What this task involves: Write out again, exactly, the lines of the listing below from the first one through the one that contains "15: (379, 141, 1.61)", and no other lines.

=== Exercise data ===

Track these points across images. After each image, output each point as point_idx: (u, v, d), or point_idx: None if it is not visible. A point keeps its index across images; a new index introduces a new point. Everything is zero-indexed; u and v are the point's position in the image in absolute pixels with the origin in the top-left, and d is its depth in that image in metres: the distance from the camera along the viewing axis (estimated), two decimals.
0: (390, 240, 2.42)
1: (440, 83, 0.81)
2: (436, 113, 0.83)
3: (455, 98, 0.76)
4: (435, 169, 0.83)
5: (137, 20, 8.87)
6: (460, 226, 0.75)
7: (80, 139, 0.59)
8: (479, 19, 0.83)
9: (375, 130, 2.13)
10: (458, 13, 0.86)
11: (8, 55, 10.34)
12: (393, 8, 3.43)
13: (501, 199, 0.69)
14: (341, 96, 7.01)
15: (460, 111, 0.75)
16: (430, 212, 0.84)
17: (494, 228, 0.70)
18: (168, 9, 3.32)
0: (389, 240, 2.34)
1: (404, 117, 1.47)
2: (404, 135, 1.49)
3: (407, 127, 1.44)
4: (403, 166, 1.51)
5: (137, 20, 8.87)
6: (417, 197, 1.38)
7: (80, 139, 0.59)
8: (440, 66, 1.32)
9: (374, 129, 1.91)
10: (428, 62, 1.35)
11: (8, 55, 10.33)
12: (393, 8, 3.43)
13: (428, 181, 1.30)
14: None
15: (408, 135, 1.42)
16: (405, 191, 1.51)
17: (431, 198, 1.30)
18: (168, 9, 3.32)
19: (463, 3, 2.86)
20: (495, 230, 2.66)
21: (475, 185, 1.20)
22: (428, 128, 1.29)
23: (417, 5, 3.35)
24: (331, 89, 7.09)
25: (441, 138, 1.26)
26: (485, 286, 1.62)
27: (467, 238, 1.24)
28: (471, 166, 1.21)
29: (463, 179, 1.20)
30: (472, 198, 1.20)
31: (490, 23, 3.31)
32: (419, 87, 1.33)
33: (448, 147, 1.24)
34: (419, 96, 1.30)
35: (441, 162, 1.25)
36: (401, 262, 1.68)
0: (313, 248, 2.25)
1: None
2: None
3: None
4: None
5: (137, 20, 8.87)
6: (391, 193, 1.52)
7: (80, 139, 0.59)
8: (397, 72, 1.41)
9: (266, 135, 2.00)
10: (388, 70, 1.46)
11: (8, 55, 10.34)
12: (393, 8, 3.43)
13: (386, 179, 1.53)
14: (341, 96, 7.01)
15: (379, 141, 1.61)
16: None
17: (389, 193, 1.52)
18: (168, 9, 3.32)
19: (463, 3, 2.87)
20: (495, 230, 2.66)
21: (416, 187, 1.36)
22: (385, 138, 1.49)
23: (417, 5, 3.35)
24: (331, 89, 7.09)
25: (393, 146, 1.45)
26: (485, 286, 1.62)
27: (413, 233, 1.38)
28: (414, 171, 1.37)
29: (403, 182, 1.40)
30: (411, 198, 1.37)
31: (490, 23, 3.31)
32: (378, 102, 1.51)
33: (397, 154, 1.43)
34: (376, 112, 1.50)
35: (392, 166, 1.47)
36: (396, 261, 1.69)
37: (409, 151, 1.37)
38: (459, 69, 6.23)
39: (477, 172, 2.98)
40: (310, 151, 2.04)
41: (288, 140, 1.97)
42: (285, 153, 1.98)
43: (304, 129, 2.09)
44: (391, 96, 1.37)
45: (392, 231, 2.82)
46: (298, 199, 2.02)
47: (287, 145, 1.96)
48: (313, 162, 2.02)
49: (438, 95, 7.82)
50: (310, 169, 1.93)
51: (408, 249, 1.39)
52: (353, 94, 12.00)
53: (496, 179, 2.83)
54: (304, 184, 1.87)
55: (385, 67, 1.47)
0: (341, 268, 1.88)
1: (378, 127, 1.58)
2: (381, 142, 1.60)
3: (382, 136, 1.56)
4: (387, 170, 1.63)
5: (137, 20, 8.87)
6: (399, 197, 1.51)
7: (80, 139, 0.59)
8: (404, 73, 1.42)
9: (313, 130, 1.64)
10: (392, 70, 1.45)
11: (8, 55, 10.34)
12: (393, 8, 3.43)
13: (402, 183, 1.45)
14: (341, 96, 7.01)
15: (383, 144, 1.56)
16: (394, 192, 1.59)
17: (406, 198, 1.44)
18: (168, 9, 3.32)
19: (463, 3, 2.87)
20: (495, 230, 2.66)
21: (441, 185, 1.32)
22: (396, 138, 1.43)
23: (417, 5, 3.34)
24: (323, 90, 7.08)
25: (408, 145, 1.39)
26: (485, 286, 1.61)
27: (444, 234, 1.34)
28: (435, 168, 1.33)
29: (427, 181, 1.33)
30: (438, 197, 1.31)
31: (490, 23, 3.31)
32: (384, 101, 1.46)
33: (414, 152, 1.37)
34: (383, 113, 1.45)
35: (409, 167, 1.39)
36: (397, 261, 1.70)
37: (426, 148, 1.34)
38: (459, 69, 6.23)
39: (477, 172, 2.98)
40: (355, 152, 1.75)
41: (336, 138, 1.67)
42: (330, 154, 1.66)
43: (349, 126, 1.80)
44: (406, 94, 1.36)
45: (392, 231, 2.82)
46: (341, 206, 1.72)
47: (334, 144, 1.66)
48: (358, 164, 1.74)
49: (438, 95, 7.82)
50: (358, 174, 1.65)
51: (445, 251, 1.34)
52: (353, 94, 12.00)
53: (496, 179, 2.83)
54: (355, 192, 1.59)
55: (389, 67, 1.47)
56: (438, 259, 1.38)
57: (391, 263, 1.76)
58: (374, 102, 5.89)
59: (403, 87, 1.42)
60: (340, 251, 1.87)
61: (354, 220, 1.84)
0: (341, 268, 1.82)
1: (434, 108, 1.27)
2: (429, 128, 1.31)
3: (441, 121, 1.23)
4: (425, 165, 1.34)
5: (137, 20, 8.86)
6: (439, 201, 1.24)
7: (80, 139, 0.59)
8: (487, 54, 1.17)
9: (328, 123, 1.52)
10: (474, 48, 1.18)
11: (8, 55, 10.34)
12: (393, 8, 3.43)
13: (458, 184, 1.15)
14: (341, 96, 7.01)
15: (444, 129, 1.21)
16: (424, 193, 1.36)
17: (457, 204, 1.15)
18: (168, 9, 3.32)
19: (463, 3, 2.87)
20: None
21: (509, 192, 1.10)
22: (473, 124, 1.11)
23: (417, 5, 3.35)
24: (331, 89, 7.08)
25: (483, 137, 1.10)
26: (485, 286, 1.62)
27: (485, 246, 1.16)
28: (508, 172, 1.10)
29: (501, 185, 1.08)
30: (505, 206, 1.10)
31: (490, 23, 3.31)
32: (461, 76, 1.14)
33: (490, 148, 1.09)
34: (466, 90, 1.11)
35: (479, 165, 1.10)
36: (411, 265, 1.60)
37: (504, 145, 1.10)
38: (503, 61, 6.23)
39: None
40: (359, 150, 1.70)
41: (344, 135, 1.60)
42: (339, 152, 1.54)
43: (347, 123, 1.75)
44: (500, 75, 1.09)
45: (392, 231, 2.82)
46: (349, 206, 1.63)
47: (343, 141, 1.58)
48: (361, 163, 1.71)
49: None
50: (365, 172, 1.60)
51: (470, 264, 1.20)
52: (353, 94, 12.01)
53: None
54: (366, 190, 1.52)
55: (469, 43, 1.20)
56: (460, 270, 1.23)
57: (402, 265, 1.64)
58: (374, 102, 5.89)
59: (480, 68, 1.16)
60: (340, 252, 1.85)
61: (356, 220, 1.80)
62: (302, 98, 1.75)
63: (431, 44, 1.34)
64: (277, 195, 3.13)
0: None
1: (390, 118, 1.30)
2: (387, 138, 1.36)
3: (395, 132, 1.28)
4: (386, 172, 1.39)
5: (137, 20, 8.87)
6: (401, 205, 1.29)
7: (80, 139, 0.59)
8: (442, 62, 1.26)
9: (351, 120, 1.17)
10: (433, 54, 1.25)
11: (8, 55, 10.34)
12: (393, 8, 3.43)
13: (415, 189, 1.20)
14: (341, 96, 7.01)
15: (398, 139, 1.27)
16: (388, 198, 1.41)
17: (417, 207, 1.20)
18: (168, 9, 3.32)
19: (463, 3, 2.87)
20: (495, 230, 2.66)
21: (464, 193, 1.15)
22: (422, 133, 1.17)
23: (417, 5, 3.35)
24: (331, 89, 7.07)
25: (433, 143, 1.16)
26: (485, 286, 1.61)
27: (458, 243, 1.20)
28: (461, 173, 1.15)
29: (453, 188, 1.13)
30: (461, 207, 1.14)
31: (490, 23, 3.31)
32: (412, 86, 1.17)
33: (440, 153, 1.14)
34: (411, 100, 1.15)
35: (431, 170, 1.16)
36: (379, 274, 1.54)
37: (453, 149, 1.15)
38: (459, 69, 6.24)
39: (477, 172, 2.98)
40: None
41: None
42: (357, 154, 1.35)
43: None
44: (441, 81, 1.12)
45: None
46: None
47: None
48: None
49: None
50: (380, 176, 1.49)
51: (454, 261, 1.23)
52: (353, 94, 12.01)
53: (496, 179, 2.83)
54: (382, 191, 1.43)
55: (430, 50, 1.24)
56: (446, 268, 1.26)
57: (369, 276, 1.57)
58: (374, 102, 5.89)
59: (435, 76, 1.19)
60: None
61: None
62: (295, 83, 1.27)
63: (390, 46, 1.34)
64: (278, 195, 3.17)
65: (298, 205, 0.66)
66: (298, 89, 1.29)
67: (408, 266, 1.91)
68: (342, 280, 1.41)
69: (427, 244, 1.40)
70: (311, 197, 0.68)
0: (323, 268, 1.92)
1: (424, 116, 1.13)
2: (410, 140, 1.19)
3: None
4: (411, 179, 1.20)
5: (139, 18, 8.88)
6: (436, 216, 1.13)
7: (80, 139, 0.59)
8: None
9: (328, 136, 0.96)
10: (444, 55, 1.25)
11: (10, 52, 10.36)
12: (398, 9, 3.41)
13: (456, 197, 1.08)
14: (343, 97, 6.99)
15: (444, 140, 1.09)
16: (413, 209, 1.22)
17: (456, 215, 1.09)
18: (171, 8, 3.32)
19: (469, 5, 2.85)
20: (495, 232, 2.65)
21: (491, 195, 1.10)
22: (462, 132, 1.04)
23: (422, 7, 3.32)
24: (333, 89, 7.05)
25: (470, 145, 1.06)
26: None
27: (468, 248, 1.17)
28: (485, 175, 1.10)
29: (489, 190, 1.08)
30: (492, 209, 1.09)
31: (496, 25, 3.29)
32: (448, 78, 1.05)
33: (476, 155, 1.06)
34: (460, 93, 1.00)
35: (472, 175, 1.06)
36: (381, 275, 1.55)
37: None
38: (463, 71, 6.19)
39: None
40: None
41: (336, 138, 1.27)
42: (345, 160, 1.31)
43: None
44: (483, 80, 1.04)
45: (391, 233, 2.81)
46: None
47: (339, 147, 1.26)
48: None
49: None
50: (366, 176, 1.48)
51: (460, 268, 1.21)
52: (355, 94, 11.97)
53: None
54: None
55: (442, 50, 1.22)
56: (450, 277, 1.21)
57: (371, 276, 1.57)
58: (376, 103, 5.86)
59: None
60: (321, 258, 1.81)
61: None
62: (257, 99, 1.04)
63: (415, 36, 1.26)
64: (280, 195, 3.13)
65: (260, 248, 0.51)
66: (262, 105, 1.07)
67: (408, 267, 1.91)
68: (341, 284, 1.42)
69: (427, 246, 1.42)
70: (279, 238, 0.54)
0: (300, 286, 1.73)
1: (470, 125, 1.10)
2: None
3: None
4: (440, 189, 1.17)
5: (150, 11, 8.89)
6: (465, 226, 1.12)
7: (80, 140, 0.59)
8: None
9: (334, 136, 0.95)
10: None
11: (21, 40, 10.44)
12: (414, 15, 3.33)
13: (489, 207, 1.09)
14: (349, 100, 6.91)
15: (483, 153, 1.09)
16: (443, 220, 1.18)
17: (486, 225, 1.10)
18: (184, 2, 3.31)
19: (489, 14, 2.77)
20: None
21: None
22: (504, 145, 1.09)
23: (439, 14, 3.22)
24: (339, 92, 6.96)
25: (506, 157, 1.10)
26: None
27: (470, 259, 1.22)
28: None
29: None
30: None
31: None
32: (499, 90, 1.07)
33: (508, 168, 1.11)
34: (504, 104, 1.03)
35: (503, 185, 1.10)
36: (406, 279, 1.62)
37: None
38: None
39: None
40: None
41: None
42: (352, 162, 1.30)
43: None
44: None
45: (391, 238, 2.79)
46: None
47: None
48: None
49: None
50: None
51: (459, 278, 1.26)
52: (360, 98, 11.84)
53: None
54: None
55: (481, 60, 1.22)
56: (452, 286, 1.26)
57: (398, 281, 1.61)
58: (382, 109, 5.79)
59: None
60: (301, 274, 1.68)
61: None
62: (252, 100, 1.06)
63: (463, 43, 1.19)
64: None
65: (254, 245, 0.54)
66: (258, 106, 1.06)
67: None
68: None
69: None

===

Exercise output:
Track these points across images. After each image, output each point as point_idx: (u, v, d), or point_idx: None if it is not visible. A point keeps its index across images; a new index introduces a new point. Everything is zero-indexed; u and v are the point's position in the image in absolute pixels with the origin in the top-left, and d is its depth in that image in metres: the distance from the camera along the viewing axis (estimated), two decimals.
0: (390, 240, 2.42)
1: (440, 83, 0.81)
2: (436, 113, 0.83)
3: (455, 98, 0.76)
4: (435, 169, 0.83)
5: (137, 20, 8.87)
6: (460, 226, 0.75)
7: (80, 139, 0.59)
8: (479, 19, 0.83)
9: (375, 130, 2.13)
10: (458, 13, 0.86)
11: (8, 55, 10.34)
12: (393, 8, 3.43)
13: (501, 199, 0.69)
14: (341, 96, 7.01)
15: (460, 111, 0.75)
16: (430, 212, 0.84)
17: (494, 228, 0.70)
18: (168, 9, 3.32)
0: (389, 240, 2.34)
1: (404, 117, 1.47)
2: (404, 135, 1.49)
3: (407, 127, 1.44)
4: (403, 166, 1.51)
5: (137, 20, 8.87)
6: (417, 197, 1.38)
7: (80, 139, 0.59)
8: (440, 66, 1.32)
9: (374, 129, 1.91)
10: (428, 62, 1.35)
11: (8, 55, 10.33)
12: (393, 8, 3.43)
13: (428, 181, 1.30)
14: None
15: (408, 135, 1.42)
16: (405, 191, 1.51)
17: (431, 198, 1.30)
18: (168, 9, 3.32)
19: (463, 3, 2.86)
20: (495, 230, 2.66)
21: (475, 185, 1.20)
22: (428, 128, 1.29)
23: (417, 5, 3.35)
24: (331, 89, 7.09)
25: (441, 138, 1.26)
26: (485, 286, 1.62)
27: (467, 238, 1.24)
28: (471, 166, 1.21)
29: (463, 179, 1.20)
30: (472, 198, 1.20)
31: (490, 23, 3.31)
32: (419, 87, 1.33)
33: (448, 147, 1.24)
34: (419, 96, 1.30)
35: (441, 162, 1.25)
36: (401, 262, 1.68)
0: (313, 248, 2.25)
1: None
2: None
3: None
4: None
5: (137, 20, 8.87)
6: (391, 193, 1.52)
7: (80, 139, 0.59)
8: (397, 72, 1.41)
9: (266, 135, 2.00)
10: (388, 70, 1.46)
11: (8, 55, 10.34)
12: (393, 8, 3.43)
13: (386, 179, 1.53)
14: (341, 96, 7.01)
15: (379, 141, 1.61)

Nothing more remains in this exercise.